Bonfio C.* - The curious case of peptide-coordinated iron-sulfur clusters: prebiotic and biomimetic insights. Dalton Transactions (2021), 50, 801-807.
Dissemination (selected conferences):
Jan 2021 Origin of Life - Early Career Network 1st Symposium (Plenary e-lecture)
Jun 2020 Departmental e-Seminar - Earth Life Science Institute (ELSI), Tokyo, JP
Feb 2020 Dalton Emerging Researcher Award Lecture - University of Bristol, UK
Jan 2020 Meeting of Young Chemists of the Països Catalans - Sitges, ES (Plenary lecture)
Oct 2019 Departmental Seminar - Soft Micro Systems, CNRS, Univ.
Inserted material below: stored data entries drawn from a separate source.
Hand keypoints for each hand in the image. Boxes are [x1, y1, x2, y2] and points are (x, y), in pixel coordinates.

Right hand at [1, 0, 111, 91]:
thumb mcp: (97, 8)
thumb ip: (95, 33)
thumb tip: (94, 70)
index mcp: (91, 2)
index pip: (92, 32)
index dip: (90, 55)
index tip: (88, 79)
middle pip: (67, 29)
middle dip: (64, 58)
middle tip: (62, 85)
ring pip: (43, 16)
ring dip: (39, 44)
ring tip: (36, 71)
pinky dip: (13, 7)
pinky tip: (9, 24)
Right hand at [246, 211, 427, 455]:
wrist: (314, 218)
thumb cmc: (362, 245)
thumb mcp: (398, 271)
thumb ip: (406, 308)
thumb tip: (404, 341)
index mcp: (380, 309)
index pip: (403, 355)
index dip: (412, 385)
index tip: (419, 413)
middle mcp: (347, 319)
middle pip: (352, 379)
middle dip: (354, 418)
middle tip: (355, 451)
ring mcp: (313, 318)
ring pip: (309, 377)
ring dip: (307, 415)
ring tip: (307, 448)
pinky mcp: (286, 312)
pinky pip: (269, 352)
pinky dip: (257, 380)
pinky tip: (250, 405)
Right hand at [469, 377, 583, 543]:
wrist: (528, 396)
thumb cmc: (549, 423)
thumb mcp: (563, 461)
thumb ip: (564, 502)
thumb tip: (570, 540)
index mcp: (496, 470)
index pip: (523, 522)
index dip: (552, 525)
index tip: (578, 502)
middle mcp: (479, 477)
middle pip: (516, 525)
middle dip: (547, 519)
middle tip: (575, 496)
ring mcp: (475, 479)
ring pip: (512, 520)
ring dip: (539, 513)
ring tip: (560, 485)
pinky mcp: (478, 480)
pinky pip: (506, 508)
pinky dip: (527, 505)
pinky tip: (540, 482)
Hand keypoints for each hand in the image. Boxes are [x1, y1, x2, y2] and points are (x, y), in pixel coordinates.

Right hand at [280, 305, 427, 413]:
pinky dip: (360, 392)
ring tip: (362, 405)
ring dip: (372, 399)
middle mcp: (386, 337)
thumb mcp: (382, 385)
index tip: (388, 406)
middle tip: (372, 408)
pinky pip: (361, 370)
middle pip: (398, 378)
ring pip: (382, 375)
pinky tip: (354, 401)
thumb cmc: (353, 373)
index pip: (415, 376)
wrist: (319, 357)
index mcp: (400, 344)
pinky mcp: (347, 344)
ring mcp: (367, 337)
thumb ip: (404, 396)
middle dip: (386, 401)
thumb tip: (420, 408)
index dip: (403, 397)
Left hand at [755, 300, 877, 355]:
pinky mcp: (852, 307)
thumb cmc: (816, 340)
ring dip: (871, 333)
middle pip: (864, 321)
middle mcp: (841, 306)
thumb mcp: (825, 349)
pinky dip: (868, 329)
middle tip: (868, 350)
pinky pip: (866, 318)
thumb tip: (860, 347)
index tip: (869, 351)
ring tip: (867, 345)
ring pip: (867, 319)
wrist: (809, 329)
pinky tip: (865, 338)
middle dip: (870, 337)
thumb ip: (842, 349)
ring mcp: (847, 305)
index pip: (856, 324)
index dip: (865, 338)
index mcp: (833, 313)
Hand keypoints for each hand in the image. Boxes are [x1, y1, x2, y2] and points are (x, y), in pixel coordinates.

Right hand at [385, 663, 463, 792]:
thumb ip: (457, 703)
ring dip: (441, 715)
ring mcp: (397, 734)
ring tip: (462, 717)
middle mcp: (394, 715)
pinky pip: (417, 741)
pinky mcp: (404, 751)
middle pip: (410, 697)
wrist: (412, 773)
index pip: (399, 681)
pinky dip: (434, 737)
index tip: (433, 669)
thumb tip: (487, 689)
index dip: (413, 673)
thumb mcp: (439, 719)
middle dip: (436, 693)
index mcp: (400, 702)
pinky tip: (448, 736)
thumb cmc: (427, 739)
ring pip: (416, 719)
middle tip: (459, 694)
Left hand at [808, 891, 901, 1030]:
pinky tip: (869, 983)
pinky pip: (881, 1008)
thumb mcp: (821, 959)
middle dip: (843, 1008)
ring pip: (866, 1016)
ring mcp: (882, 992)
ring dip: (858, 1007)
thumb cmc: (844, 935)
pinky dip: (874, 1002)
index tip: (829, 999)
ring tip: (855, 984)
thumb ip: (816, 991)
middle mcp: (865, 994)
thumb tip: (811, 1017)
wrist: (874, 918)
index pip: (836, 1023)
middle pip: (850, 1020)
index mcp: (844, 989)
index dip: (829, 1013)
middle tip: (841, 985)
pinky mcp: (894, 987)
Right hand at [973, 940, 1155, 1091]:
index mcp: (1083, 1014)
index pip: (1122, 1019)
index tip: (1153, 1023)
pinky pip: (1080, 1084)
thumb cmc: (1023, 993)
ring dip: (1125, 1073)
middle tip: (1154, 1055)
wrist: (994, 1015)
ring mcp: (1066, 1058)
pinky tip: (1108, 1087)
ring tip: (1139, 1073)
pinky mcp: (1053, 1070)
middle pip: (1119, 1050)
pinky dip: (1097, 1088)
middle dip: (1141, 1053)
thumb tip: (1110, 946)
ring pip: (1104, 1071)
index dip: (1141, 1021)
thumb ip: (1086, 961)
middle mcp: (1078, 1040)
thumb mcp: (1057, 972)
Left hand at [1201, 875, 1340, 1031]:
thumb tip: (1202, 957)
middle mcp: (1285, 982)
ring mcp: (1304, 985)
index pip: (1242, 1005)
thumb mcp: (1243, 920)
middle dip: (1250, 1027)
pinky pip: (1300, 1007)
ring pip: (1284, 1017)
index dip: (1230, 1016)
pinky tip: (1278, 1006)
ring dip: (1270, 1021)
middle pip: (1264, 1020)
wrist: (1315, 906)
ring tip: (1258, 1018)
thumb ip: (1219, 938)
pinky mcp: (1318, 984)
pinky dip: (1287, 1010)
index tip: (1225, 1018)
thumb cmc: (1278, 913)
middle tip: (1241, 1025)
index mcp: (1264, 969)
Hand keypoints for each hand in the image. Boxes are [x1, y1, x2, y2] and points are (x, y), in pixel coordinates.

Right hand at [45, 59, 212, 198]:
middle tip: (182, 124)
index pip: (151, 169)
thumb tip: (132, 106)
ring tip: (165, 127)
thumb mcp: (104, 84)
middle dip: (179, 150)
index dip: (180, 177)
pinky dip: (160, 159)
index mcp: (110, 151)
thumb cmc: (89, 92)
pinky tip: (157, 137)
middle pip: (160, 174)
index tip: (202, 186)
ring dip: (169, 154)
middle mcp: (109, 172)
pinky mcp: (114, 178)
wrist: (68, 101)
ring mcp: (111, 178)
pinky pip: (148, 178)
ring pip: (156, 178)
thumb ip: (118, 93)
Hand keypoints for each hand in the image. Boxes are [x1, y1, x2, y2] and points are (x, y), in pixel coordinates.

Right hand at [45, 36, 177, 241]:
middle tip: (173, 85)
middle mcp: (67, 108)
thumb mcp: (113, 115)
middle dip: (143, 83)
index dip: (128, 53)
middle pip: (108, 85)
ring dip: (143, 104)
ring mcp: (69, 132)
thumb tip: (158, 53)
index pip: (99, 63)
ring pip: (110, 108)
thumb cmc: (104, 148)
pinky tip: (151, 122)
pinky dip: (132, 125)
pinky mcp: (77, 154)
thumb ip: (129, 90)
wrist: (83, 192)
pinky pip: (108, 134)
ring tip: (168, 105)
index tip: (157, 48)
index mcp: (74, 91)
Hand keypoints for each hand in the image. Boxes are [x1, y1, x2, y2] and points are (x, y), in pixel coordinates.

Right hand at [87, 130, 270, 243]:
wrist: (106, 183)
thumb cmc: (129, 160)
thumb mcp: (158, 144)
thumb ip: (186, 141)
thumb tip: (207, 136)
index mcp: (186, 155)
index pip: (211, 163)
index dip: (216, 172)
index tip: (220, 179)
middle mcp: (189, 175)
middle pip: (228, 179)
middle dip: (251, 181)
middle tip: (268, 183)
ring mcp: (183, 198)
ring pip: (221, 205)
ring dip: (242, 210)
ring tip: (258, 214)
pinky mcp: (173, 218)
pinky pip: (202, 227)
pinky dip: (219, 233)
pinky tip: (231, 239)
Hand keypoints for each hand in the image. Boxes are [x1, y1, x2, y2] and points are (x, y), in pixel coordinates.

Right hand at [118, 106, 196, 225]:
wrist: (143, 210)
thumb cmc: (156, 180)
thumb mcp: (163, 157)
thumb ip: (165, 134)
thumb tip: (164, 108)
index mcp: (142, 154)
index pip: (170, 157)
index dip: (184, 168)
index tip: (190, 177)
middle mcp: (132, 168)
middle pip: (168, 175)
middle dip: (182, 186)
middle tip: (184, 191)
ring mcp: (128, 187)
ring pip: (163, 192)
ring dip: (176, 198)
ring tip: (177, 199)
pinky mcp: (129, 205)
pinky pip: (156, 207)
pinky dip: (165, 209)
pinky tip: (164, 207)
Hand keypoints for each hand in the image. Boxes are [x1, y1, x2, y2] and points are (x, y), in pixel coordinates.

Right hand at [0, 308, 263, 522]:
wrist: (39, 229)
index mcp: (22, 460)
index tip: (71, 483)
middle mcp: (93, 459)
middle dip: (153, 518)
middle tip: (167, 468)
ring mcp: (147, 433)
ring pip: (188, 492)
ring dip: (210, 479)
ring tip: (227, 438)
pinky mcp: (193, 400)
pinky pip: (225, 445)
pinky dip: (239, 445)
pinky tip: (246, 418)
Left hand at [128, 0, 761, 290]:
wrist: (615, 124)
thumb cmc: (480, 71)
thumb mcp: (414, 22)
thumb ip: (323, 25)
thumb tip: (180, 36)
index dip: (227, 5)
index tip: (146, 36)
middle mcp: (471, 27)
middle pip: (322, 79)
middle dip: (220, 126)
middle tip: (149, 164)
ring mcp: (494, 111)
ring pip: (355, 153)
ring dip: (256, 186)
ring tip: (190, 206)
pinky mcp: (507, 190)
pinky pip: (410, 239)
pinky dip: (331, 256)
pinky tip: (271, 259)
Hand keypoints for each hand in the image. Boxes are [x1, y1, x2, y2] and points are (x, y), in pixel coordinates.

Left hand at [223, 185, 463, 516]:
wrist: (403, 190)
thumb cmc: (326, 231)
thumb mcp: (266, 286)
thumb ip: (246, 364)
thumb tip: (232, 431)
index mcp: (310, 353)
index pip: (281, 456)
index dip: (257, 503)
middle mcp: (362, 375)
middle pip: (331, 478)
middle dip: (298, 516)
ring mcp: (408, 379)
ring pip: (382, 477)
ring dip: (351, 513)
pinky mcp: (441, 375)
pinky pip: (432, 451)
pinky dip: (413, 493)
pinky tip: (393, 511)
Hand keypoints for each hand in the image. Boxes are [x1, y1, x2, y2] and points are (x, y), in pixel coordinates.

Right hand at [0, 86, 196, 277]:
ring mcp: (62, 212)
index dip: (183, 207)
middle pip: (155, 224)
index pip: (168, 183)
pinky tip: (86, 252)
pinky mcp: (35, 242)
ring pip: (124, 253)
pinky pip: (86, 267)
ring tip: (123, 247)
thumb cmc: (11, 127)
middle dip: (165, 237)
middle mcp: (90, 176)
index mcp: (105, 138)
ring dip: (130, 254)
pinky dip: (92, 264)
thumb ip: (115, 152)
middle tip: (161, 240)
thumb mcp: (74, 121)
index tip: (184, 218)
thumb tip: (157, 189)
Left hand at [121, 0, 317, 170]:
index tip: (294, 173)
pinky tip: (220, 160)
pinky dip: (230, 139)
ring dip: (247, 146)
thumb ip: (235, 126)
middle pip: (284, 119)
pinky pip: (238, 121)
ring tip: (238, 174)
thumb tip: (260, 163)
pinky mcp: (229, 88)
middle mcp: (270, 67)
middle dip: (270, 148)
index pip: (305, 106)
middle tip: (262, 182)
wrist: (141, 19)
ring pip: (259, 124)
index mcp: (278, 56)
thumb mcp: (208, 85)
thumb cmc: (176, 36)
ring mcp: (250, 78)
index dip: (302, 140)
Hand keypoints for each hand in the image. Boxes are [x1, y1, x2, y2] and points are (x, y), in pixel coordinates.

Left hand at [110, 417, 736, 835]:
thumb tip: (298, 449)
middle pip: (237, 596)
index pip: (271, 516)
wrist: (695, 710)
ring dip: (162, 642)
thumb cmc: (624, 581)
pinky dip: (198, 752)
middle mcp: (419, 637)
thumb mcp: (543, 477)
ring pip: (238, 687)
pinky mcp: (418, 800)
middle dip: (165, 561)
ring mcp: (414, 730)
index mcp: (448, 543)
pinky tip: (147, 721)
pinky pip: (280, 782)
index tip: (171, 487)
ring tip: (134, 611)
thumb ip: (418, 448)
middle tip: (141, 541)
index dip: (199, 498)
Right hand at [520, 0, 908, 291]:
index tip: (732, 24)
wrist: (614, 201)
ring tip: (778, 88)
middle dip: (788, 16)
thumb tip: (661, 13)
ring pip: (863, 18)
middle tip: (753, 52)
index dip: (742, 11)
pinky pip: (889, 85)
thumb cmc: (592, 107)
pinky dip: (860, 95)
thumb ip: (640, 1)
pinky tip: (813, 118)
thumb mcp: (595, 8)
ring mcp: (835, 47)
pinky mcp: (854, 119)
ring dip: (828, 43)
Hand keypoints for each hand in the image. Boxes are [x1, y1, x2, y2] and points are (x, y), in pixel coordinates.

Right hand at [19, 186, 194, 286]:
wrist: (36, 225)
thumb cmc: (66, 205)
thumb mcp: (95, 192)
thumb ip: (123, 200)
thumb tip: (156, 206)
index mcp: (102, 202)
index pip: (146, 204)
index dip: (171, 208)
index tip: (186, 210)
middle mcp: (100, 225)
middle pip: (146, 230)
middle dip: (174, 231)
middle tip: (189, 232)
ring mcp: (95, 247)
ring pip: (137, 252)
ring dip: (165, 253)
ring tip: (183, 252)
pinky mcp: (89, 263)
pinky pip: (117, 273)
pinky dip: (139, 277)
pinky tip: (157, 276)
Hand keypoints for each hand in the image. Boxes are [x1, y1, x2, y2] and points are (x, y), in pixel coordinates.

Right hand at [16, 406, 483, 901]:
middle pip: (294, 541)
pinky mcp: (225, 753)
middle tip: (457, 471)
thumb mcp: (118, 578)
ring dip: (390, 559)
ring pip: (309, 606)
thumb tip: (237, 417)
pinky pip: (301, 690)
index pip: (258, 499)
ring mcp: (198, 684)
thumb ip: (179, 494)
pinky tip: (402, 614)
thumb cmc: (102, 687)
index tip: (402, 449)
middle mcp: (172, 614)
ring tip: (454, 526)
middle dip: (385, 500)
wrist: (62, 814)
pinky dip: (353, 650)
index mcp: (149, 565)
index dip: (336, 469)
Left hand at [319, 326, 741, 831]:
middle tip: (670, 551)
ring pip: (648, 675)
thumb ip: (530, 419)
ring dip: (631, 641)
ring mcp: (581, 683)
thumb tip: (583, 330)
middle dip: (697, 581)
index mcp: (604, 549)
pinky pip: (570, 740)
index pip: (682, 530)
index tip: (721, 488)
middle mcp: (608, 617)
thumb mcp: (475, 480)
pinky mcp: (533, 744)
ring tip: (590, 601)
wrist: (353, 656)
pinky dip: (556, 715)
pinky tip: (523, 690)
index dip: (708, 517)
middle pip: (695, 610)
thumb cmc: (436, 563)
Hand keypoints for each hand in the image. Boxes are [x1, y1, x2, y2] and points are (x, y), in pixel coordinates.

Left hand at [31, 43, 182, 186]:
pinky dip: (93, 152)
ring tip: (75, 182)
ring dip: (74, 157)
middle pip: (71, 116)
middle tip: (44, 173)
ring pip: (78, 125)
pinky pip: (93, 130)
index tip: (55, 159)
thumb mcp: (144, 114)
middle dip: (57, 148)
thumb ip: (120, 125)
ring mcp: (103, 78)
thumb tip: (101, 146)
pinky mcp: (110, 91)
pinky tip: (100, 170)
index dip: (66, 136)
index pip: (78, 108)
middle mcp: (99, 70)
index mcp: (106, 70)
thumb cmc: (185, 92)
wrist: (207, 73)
Bordeaux, FR
Communication and outreach activities:
Sep 2019 Speaker (title of the talk: “A recipe for primordial life”) - European Researchers' Night, Cambridge
Jul 2019 Exhibition Designer and Leading Coordinator (title of the exhibition "A recipe for primordial life") - Royal Society Summer Science Exhibition, London, UK
since 2019 Marie Skłodowska Curie Actions (MSCA) Ambassador - delivered seminars on MSCA project writing at IUPAC 2019 (Paris, FR) and at online events organised by the European Young Chemist Network (2020)
In terms of scientific impact, the ER explored for the first time the compatibility between primitive membranes and chemical reactions hosted within them. In general, identifying the optimal class of prebiotic compartments to host chemical processes will support all future studies that aim to bridge prebiotic chemistry with modern biology. Moreover, the findings on the thermal stability of lipid membranes will have not only an impact in future projects within the prebiotic chemistry community, but also for potential studies in the areas of soft matter, drug delivery and biophysics.
In terms of impact on the ER's career development, during the course of RNA-Rep, the ER acquired and improved her skills in grant writing, public outreach, management and leadership.
In terms of impact on the ER's career development, during the course of RNA-Rep, the ER acquired and improved her skills in grant writing, public outreach, management and leadership.